About this task: Repeat every line of text in the records below word for word and in the same order, leaving the pictures out of your answer.

Extracted entries:
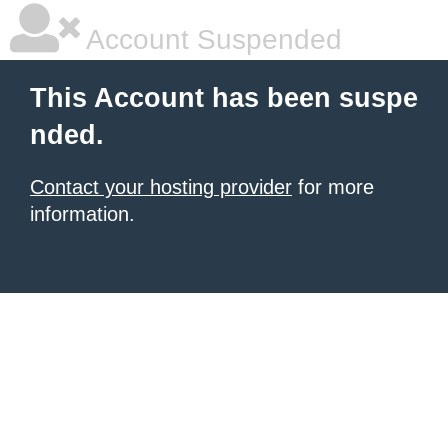
Account Suspended
This Account has been suspe
nded.
Contact your hosting provider
for more
information.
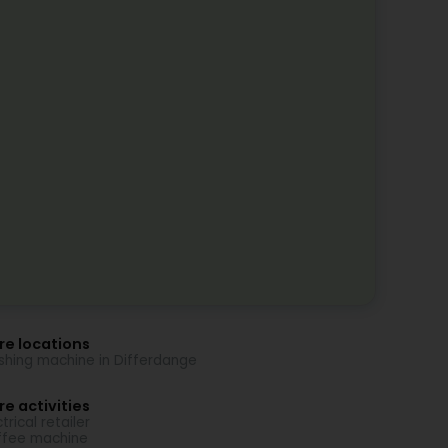
re locations
hing machine in Differdange
e activities
trical retailer
fee machine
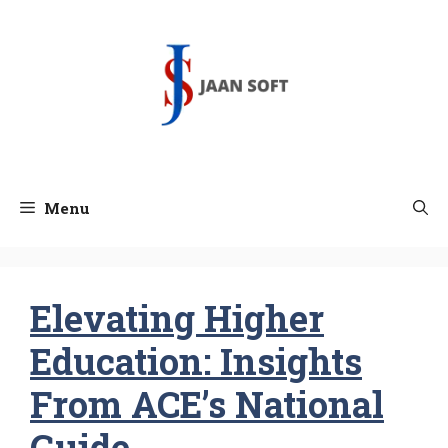
Skip
to
content
Menu
Elevating Higher
Education: Insights
From ACE’s National
Guide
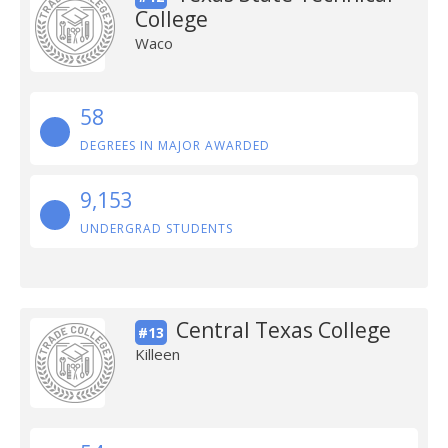
College
Waco
58
DEGREES IN MAJOR AWARDED
9,153
UNDERGRAD STUDENTS
Central Texas College
#13
Killeen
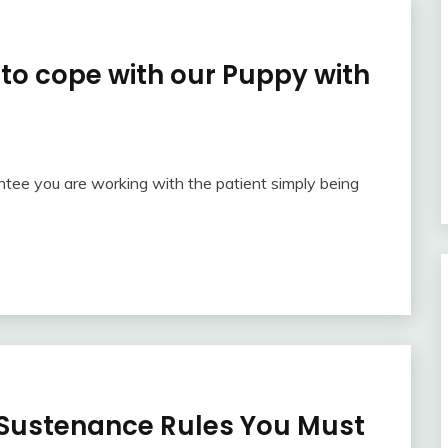
to cope with our Puppy with
ntee you are working with the patient simply being
Sustenance Rules You Must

Task answer:
Account Suspended
This Account has been suspe
nded.
Contact your hosting provider
for more
information.
re locations
hing machine in Differdange
e activities
trical retailer
fee machine
Skip
to
content
Menu
Elevating Higher
Education: Insights
From ACE’s National
Guide
College
Waco
58
DEGREES IN MAJOR AWARDED
9,153
UNDERGRAD STUDENTS
Central Texas College
#13
Killeen
to cope with our Puppy with
ntee you are working with the patient simply being
Sustenance Rules You Must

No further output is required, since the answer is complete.